Journalists must ignore attacks and do the job

BarcelonaHow can you run a newspaper that is in Trump's crosshairs? Journalist Martin Baron did it between 2016 and 2020 when he was at the helm of the iconic Washington Post, and in front of an audience full of colleagues and journalism students, he explains what his obsession was: "To prevent Trump from getting into my head." The objective was, therefore, that he would not condition his work as director. "As journalists, we must ignore the attacks and focus on doing our job: uncovering the facts, contextualizing them, and disseminating them. He [Trump] said he was at war with the media. And I replied that we were not at war with him, we were simply doing our job, dedicated to the First Amendment of the Constitution." It is unlikely that the young students listening will receive a lesson as profound as that of the veteran American journalist, winner of 16 Pulitzer Prizes, one of them for uncovering the scandal of abuse in the Church at the Boston Globe.
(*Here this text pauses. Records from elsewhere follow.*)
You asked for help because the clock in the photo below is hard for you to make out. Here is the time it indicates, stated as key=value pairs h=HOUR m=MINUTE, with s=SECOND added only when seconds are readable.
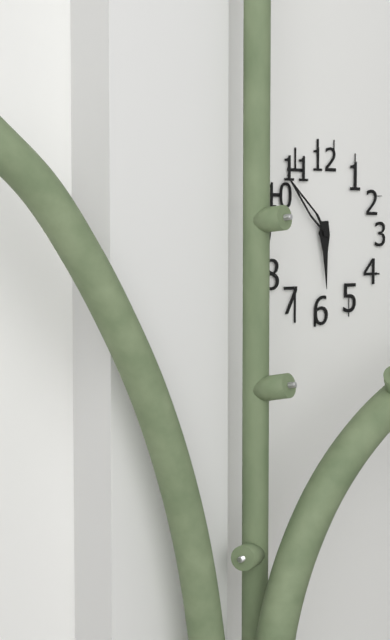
h=5 m=53
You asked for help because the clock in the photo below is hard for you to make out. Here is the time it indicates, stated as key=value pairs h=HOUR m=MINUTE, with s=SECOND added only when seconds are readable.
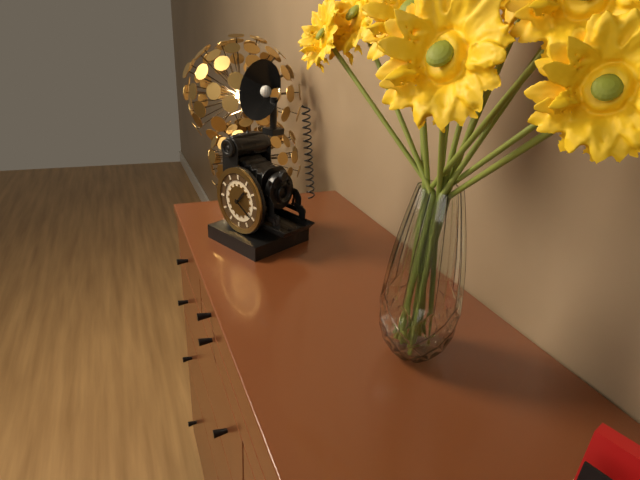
h=1 m=20
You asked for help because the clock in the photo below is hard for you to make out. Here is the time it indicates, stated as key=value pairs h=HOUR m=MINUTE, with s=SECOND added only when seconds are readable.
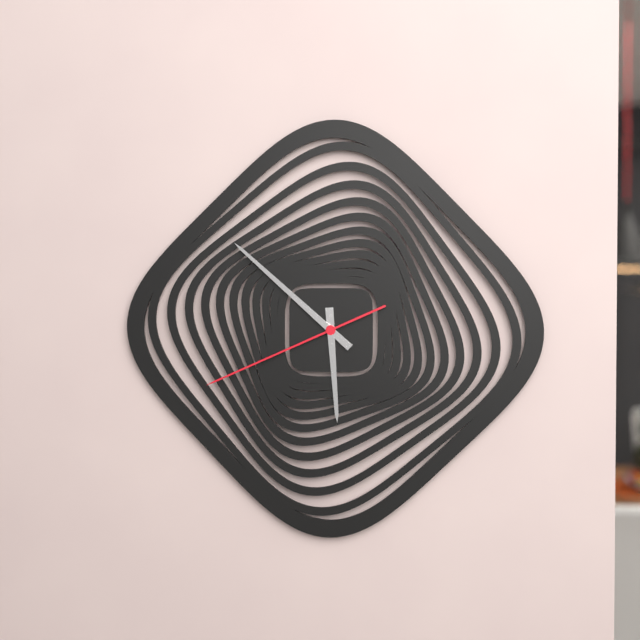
h=5 m=52 s=41
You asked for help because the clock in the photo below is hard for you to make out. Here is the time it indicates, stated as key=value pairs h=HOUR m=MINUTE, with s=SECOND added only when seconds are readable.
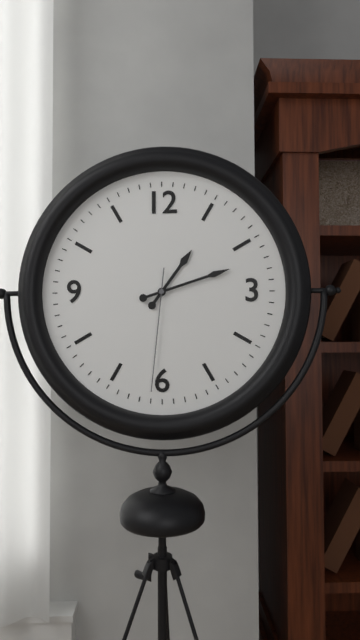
h=1 m=12 s=31
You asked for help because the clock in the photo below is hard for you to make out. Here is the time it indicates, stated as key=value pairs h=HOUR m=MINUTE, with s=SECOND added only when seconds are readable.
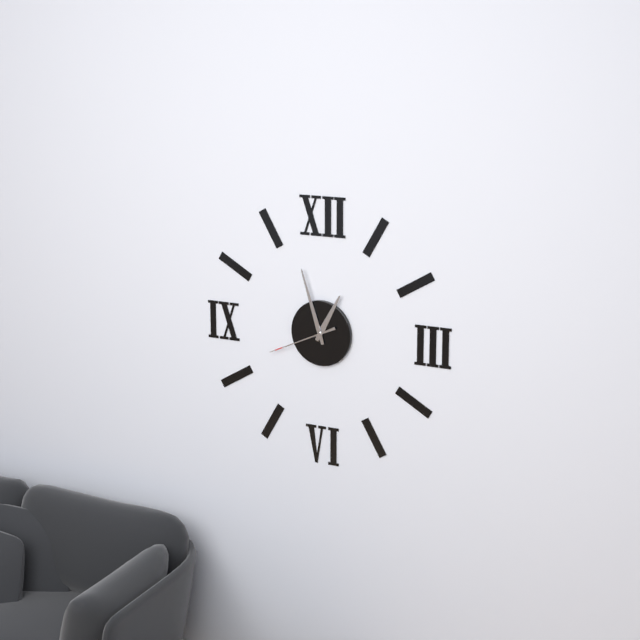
h=12 m=57 s=41
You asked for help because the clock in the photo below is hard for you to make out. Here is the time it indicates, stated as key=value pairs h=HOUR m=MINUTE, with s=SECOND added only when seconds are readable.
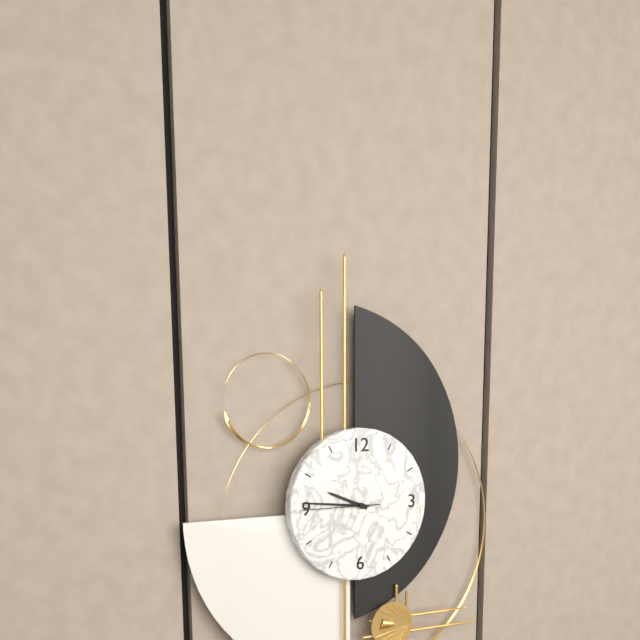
h=9 m=46 s=45
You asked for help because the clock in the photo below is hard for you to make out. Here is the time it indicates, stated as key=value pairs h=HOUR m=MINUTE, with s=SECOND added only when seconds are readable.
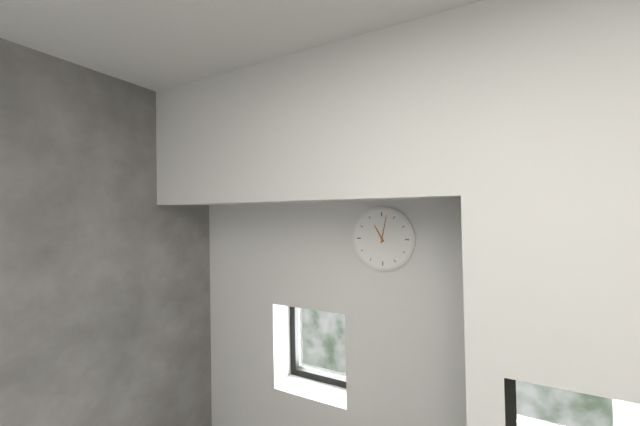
h=11 m=2
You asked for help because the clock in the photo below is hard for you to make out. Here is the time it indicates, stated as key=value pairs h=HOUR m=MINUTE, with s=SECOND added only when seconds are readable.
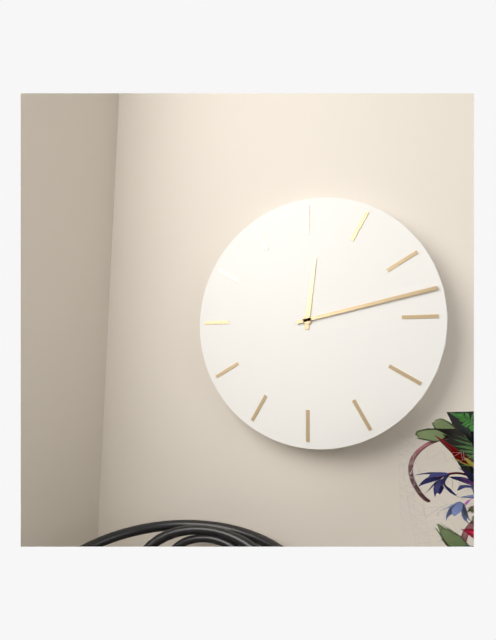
h=12 m=13
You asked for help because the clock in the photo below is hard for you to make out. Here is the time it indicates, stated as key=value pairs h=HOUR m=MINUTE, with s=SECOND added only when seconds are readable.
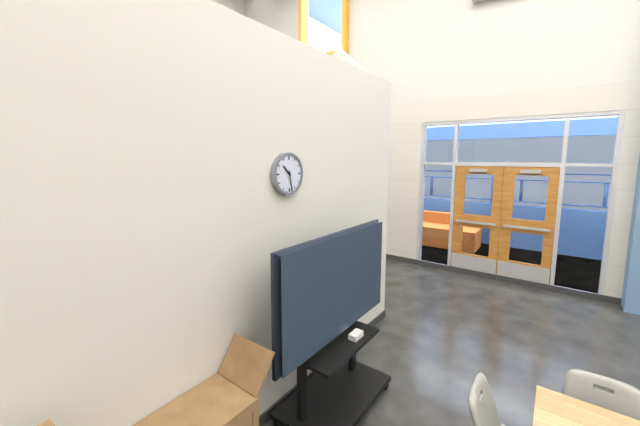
h=10 m=28
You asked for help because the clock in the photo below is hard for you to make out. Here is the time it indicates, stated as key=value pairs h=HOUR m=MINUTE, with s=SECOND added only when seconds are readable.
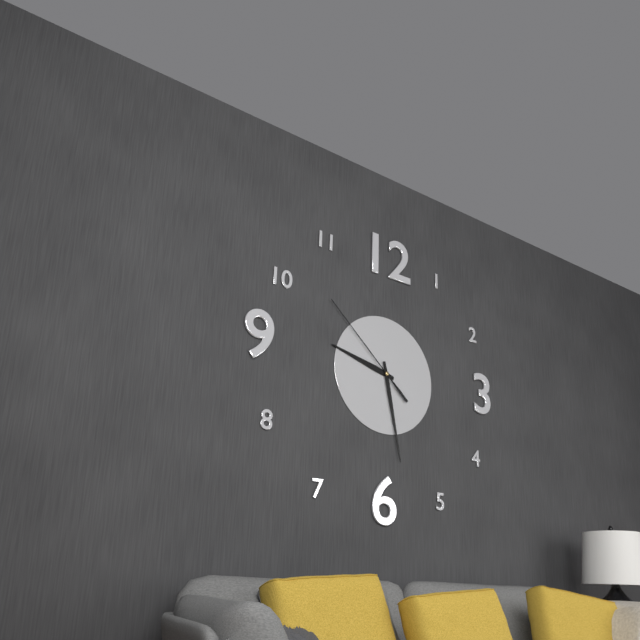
h=9 m=28 s=52
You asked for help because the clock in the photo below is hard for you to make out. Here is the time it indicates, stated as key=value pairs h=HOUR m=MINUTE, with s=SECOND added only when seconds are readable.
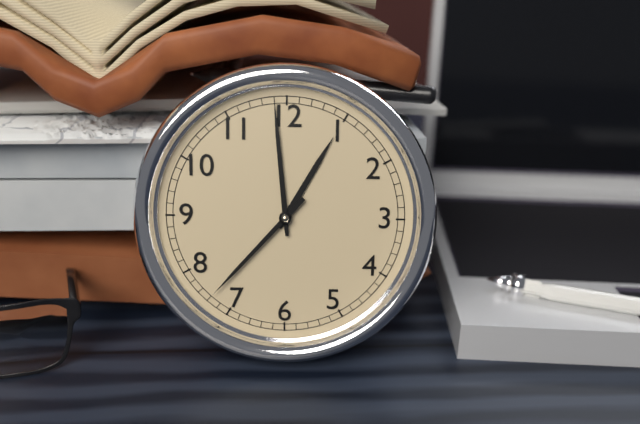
h=12 m=59 s=37
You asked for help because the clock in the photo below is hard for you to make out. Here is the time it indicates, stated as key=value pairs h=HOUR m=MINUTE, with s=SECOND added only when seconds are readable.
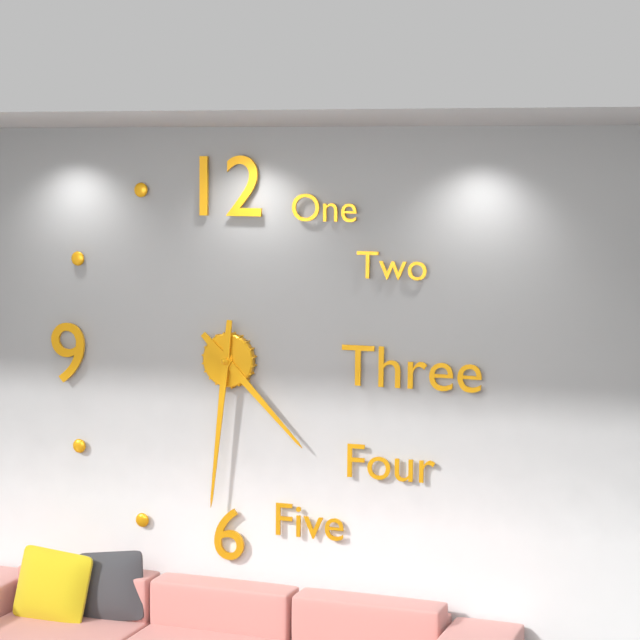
h=4 m=31
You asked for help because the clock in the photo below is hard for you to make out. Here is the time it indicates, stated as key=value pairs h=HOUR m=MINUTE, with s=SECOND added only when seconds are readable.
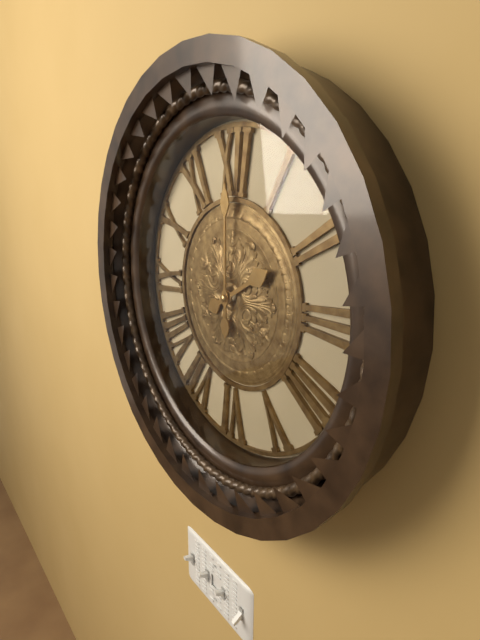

But Martin Baron is not alone in this auditorium at the UPF's Faculty of Communication. By his side are, no less than, a Nobel laureate, the Belarusian Svetlana Alexievich, and a Cervantes Prize winner, the Nicaraguan Sergio Ramírez. All three have just received the Ortega y Gasset Journalism Award given by El País in a year as significant as its fiftieth anniversary. The conversation between the three taking place in Barcelona is the icing on the celebration.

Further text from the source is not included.